The enthusiasm for teaching from college professors is also a big pull for many students.

“I learned a lot more in-depth in [one semester] because the teachers were really passionate about teaching it and they had very good methods of teaching. Taking classes at the college made it easier for me to understand since it was coming from professionals in that field,” said Hall. “I feel like the stuff they give here in high school, a lot of it is forced. But when you’re taking classes that you actually like, it’s easier to do the content and learn things.”

Professors at the colleges are also more professional, which makes classes more productive and fosters more concrete learning.

“Since my class is online, it’s asynchronous, so I get to work at my own pace. And the professors treat you with a lot of respect, which is not always how it is at the high school. So it’s definitely a step up in quality, and they really know what they’re doing over there,” said Armstrong. “It’s a big step up; it feels almost like night and day.”

Dual enrollment also generally allows students to structure their time in their own way.

“I leave […] right after lunch, so I get to sleep after class, and my class is online, so I just do things at my own pace. It has let me have a lot of free time,” said Akter. “It has let me put a lot more time into my clubs and everything, so I think dual enrollment is a really good choice for anyone who would like to kind of have more unstructured time.”

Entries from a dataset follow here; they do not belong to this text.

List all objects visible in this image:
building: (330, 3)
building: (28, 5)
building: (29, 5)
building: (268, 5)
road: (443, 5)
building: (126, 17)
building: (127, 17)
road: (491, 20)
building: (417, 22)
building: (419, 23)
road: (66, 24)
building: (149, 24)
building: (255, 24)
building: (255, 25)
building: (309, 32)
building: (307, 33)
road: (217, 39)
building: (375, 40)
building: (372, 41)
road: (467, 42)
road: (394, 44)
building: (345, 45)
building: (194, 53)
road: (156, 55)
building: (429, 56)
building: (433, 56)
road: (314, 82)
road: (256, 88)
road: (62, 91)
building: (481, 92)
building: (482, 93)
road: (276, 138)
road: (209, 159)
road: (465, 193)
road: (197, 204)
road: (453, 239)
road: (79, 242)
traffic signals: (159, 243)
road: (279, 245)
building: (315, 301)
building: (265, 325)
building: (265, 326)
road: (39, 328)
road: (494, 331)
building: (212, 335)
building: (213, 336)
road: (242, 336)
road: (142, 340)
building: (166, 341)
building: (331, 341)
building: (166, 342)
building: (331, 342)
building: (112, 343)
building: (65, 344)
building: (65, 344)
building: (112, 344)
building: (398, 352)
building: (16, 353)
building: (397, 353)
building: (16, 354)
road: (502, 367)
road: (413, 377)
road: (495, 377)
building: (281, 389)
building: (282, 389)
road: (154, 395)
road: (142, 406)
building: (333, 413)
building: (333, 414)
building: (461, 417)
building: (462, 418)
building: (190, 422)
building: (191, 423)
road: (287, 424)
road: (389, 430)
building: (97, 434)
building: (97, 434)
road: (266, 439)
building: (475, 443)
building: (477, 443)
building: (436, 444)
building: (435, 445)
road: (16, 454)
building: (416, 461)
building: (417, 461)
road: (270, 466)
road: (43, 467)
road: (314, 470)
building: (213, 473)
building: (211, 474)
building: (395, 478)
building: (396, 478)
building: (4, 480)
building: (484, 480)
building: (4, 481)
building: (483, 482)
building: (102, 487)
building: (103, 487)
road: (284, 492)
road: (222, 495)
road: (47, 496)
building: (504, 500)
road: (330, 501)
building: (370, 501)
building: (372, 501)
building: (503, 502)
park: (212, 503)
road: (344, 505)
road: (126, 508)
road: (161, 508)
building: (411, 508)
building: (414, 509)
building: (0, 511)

Students can choose dual for any number of reasons, and according to our Chamblee students, they will not regret it.

“I definitely recommend it to anyone who wants to get a little extra GPA boost because it does give you the same boost as an AP class or for some college experience if you want to go in person,” said Annan. “Or if you take it online, if you want to not be so stressed out during your junior and senior year, I would definitely recommend it.”

Dual enrollment is a great choice for students eager to gain college credits and get a head start on their future.

“[Dual enrollment] also could give you college credit so that you could possibly graduate faster or take more classes that you want at the college that you go to if your college accepts those credits, which sometimes they will,” said Hall. “I know that in-state colleges will most likely accept the credits if you go to GSU or Oglethorpe.”

The cost-free college credits are appealing, especially since they can reduce the time students spend, and therefore money they spend, on college classes in the future.

“I just think that people should take full advantage of [dual enrollment] because I will be going into college basically as a sophomore because I’ve knocked out so many of my prerequisite classes. It’s really something that everyone should take advantage of because it’s free,” said Armstrong. “It really is the best option.”

To summarize Chamblee students’ opinions on dual enrollment, it is a great choice for academic, social, and practical purposes.

“Dual enrollment is the best thing I’ve ever done,” said Akter.

The CHS Counseling website contains more information on dual enrollment and how to register for summer and/or fall & spring dual enrollment courses. This PowerPoint from Dual Enrollment night contains additional details as well. The deadline for approval for the summer and fall 2022 semesters is Friday, April 15th at 3:00 p.m or Friday, April 1st for summer classes at GSU.